Directive
Using the biography of Umberto Anastasia below, mark each statement yes or no, quoting the words that decide it: 1. Anastasia entered the United States legally in 1919. 2. Anastasia's father was a railway worker. 3. Gambino became boss of the family after Anastasia's murder.

Quoted text
________________
Umberto "Albert" Anastasia (, ; born Anastasio ; September 26, 1902 – October 25, 1957) was an Italian-American mobster, hitman, and crime boss. One of the founders of the modern American Mafia, and a co-founder and later boss of the Murder, Inc. organization, Anastasia eventually rose to the position of boss in what became the modern Gambino crime family. He also controlled New York City's waterfront for most of his criminal career, including the dockworker unions. Anastasia was murdered on October 25, 1957, on the orders of Vito Genovese and Carlo Gambino; Gambino subsequently became boss of the family.

Anastasia was one of the most ruthless and feared organized crime figures in American history; his reputation earned him the nicknames "The Earthquake", "The One-Man Army", "Mad Hatter" and "Lord High Executioner".

Early life
Anastasia was born Umberto Anastasio on September 26, 1902, in Parghelia, Calabria, Italy, to Bartolomeo Anastasio and Marianna Polistena. Anastasia's father was a railway worker who died after World War I, leaving behind nine children. Anastasia had seven brothers: Raffaele; Frank; Anthony; Joseph; Gerardo; Luigi (who moved to Australia) and Salvatore Anastasio; and a sister, Maria.

In 1919, Anastasia, with his brothers Joseph, Anthony, and Gerardo, illegally entered the United States after they deserted a freighter they were working aboard in New York City. They soon started working as longshoremen on the Brooklyn waterfront.

On March 17, 1921, Anastasia was convicted of murdering longshoreman George Turino as the result of a quarrel. He was sentenced to death and sent to Sing Sing State Prison in Ossining, New York, to await execution. Due to a legal technicality, Anastasia won a retrial in 1922; four of the original prosecution witnesses had since disappeared, and Anastasia was released from custody. During that time, he changed his surname from "Anastasio" to "Anastasia".

On June 6, 1923, Anastasia was convicted of illegal possession of a firearm and sentenced to two years in prison. In 1937, he married Elsa Bargnesi and they had two sons, Umberto and Richard; and two daughters, Joyana and Gloriana.
________________
Dataset extract

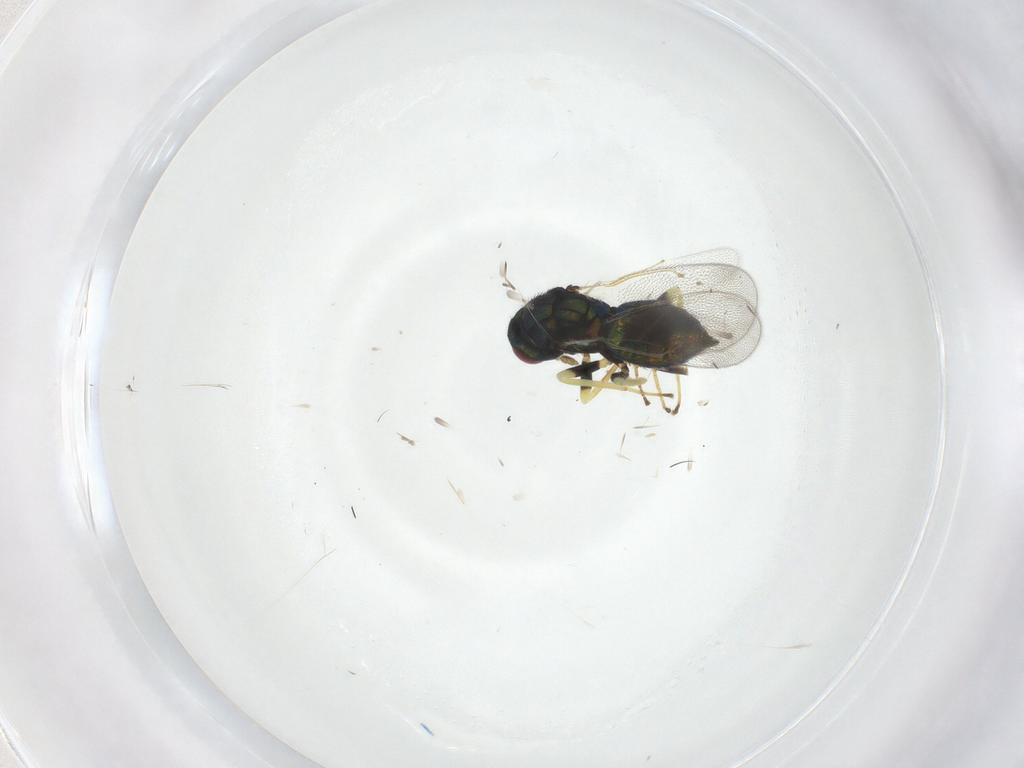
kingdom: Animalia
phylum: Arthropoda
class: Insecta
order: Hymenoptera
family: Eulophidae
________________
Task result
1. No: "illegally entered the United States"
2. Yes: "Anastasia's father was a railway worker"
3. Yes: "Gambino subsequently became boss of the family"